● **TASK TO COMPLETE**:
Lines after the one containing "27: (1128, 564)" are to be omitted; print exactly each line from the start of the records up to and including it.

● **Data entries**:
*** Begin section ***
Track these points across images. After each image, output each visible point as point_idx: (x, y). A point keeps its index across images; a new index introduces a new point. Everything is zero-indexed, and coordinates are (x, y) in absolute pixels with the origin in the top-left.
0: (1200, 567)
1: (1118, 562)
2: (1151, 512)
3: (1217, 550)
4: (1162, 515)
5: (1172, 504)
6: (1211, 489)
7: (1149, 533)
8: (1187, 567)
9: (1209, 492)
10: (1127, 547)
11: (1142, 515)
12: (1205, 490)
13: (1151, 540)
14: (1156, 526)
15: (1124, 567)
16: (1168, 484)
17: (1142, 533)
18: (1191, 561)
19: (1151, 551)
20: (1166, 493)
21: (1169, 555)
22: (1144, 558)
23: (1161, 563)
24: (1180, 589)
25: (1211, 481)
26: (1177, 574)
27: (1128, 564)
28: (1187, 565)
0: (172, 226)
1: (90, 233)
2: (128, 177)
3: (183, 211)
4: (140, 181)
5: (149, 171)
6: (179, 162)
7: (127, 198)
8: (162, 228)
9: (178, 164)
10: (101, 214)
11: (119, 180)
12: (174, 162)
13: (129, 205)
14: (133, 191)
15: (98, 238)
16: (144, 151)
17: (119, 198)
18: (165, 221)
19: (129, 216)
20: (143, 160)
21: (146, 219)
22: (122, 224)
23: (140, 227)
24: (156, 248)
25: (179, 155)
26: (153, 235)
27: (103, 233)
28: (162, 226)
*** End section ***
● **ANSWER FOR THE TASK**:
Track these points across images. After each image, output each visible point as point_idx: (x, y). A point keeps its index across images; a new index introduces a new point. Everything is zero-indexed, and coordinates are (x, y) in absolute pixels with the origin in the top-left.
0: (1200, 567)
1: (1118, 562)
2: (1151, 512)
3: (1217, 550)
4: (1162, 515)
5: (1172, 504)
6: (1211, 489)
7: (1149, 533)
8: (1187, 567)
9: (1209, 492)
10: (1127, 547)
11: (1142, 515)
12: (1205, 490)
13: (1151, 540)
14: (1156, 526)
15: (1124, 567)
16: (1168, 484)
17: (1142, 533)
18: (1191, 561)
19: (1151, 551)
20: (1166, 493)
21: (1169, 555)
22: (1144, 558)
23: (1161, 563)
24: (1180, 589)
25: (1211, 481)
26: (1177, 574)
27: (1128, 564)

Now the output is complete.